While Senate Majority Leader Mitch McConnell, R-Ky., signaled Tuesday that he'd be willing to support renewing $600 weekly unemployment benefits if President Donald Trump went along, his comments on the Senate floor Wednesday morning seemed to indicate otherwise.
Noting that a "deal is far off," McConnell said on the Senate floor Wednesday morning that Democrats are hung up on "bad policy," including extending the $600 weekly unemployment benefit.
"The Democratic position has been that these millions of laid-off people should get nothing unless they get a higher salary than the people who are still working," McConnell said.
"This isn't just bad economics; if you're trying to reopen a country, it's also just simply unfair in the simplest terms.
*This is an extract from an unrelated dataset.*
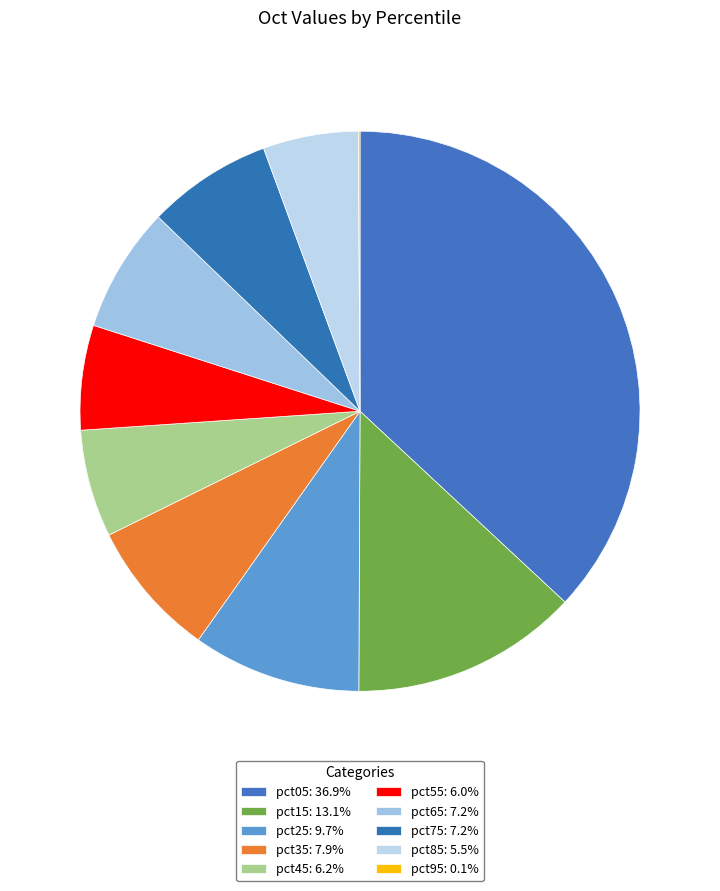

Rank the categories by value from lowest to highest.

pct95, pct85, pct55, pct45, pct75, pct65, pct35, pct25, pct15, pct05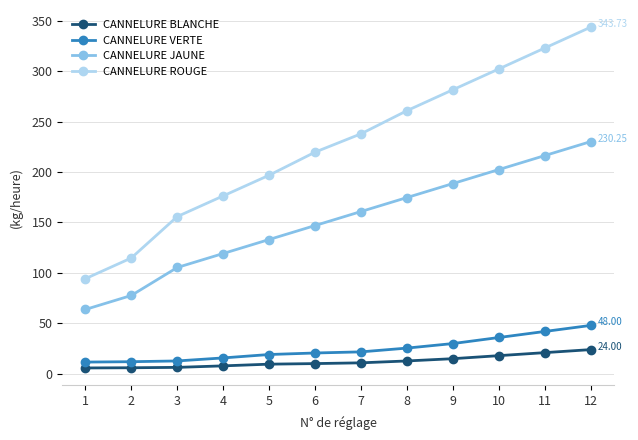

Which series has the largest range (max minus min)?

CANNELURE ROUGE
Republicans want to keep providing some federal supplemental unemployment; we just don't think it's remotely fair for the federal government to tax essential workers who kept working every day so that Uncle Sam can pay their neighbors a higher salary to stay home."
Outside of Senate Minority Leader Chuck Schumer, D-N.Y., and House Speaker Nancy Pelosi, D-Calif., McConnell argued, "even Democrats concede it's a bit upside down to pay people more not to work."
McConnell noted that House Democratic Majority Leader Steny Hoyer, D-Md., said last week that "It's not just $600 or bust."
Said McConnell: "Let's bear in mind that even $200 would be eight times what Democrats put in place with unified controls with the government during the last crisis in 2009. It's unthinkable they will hold every bit of relief hostage unless we land back at $600 and pay workers a bonus."
Schumer said Wednesday on the Senate floor following McConnell's remarks that he and Pelosi "are making progress with the White House, but we remain far apart on a large number of issues."
The fundamental disagreement among the parties, he stated, "is the scope and severity of the problem … We need our partners in the White House to go further on a number of issues."
One example, he said, is that the administration has "put zero into their proposal on state and local aid."